Neo4j Knowledge Graph Visualization

You can also use query statements to check the number of nodes for each label, ensuring the data import is complete and accurate.

Step 3: Dify Integration and RAG Workflow Setup

Dify Installation and Model Configuration

Dify is also deployed via Docker. After downloading the source code from GitHub, simply run the startup command in the Docker directory. The initial image pull takes approximately 15–20 minutes.

Once started, visit 127.0.0.1 to access the Dify interface and configure the model provider in settings. The tutorial recommends SiliconFlow because of its generous free tier — new users receive 14 RMB in credits upon registration, and inviting new users earns an additional 14 RMB, which is more than enough for learning and testing. Configuration only requires entering an API Key.

Dify Model Configuration

Building the Workflow

Dify accesses the Neo4j database through HTTP requests. Since Neo4j requires user authentication, you need to convert the username and password into Base64-encoded format for use in Dify's HTTP request nodes.

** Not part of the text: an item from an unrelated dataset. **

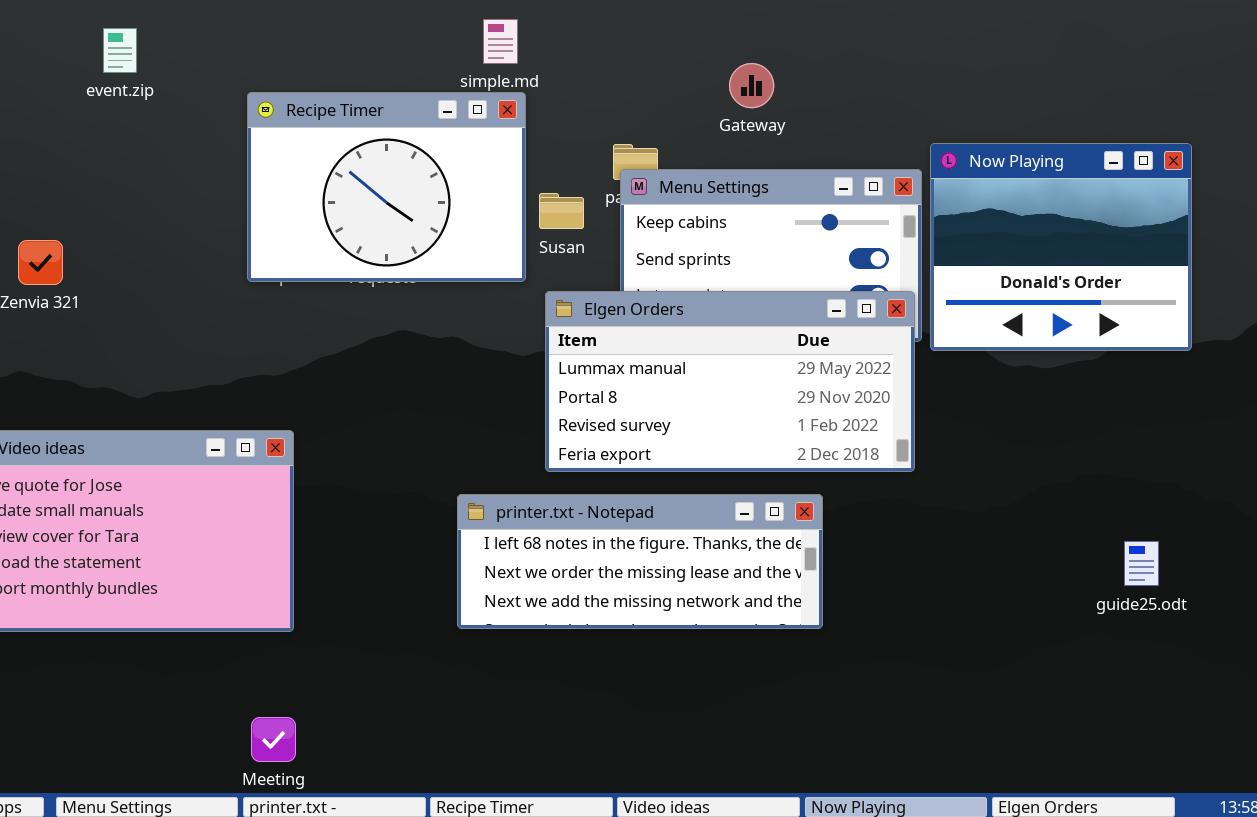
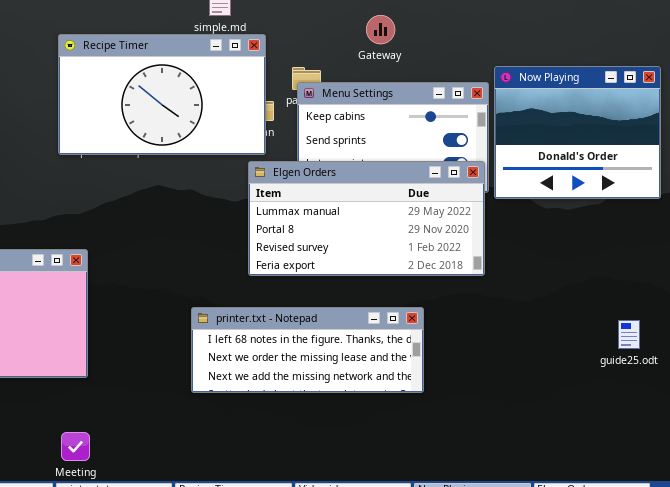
Recipe Timer: [247,92,526,282] -> [58,34,266,155], resized
printer.txt - Notepad: [457,494,823,629] -> [191,307,424,393], moved

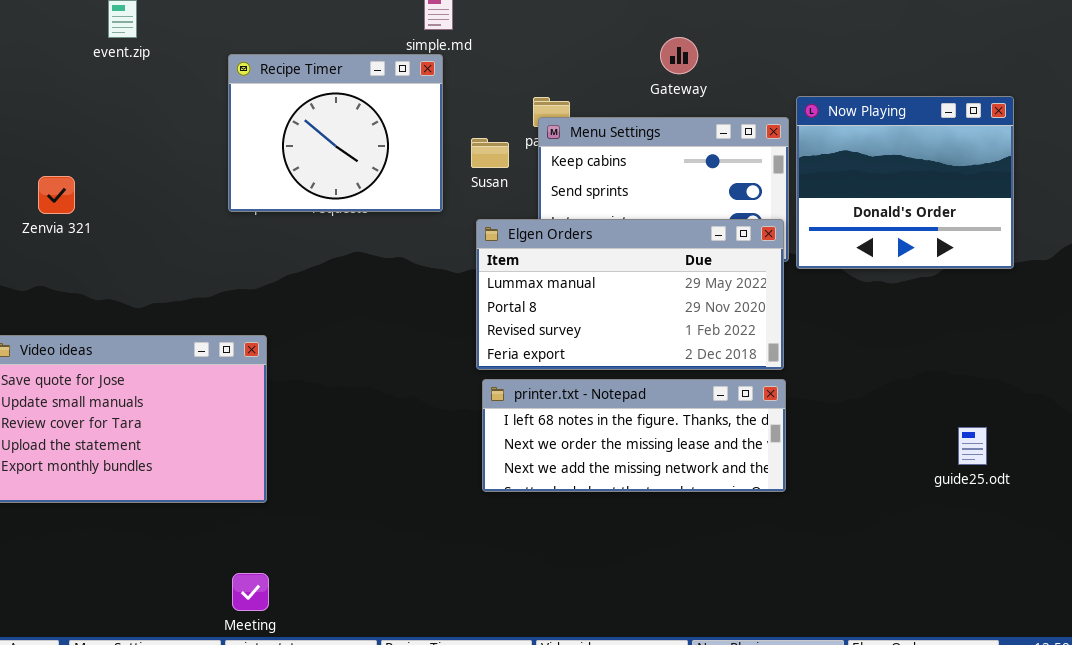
Gateway: [366,15,395,44] -> [660,37,698,74], moved
Recipe Timer: [58,34,266,155] -> [228,54,443,212], resized
printer.txt - Notepad: [191,307,424,393] -> [482,379,786,492], moved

Here are the specific steps:

Convert neo4j:password to Base64 encoding in PowerShell
Save the encoded result for later use in Dify to replace the plaintext password
Verify that the HTTP request can correctly access Neo4j using a curl command
Import the pre-built Chatflow workflow file into Dify
Critical modification: Replace the Base64 authentication information in the workflow with your own encoded value
Select an appropriate LLM (the tutorial uses DeepSeek V3)

The entire Chatflow logic is very straightforward: User asks a question → HTTP request queries Neo4j → Retrieves related entities and relationships from the graph → LLM generates an answer based on the graph information.

Testing the Results

Once the setup is complete, you can test it in Dify's preview interface. For example, asking "I have a bowl of rice, what can I make?" will prompt the system to return multiple recipe recommendations like vegetable egg fried rice based on the ingredient relationships in the knowledge graph, with well-reasoned answers.

Advanced: Embedding in a Web Page

Dify supports embedding your built AI application into your own web pages. The process is very simple:

Click "Embed in Website" in Dify
Select the second embedding option (floating button style in the bottom-right corner)
Copy the generated embed code
Paste it into the <body> tag of your HTML file

After saving and opening the web page, a chat button will appear in the bottom-right corner. Clicking it allows you to interact with the knowledge graph RAG system. Note that each conversation consumes model tokens, so if you make the application publicly available, be mindful of quota management.

Summary and Reflections

The GraphRAG approach described in this article offers three significant advantages over traditional RAG:

Relational Reasoning: Multi-hop reasoning through graph structures enables understanding of deep connections between entities
Local Deployment: All components run in Docker containers, keeping data secure and under your control
Low Barrier to Integration: Dify's visual workflow builder eliminates the need to write extensive code

Of course, this approach has its limitations. Entity recognition and relationship extraction remain the biggest engineering challenges. Larger data scales place higher demands on machine performance, and maintaining and updating the knowledge graph requires ongoing effort. However, as an introductory GraphRAG practice, this solution effectively demonstrates the value of knowledge graphs in RAG systems.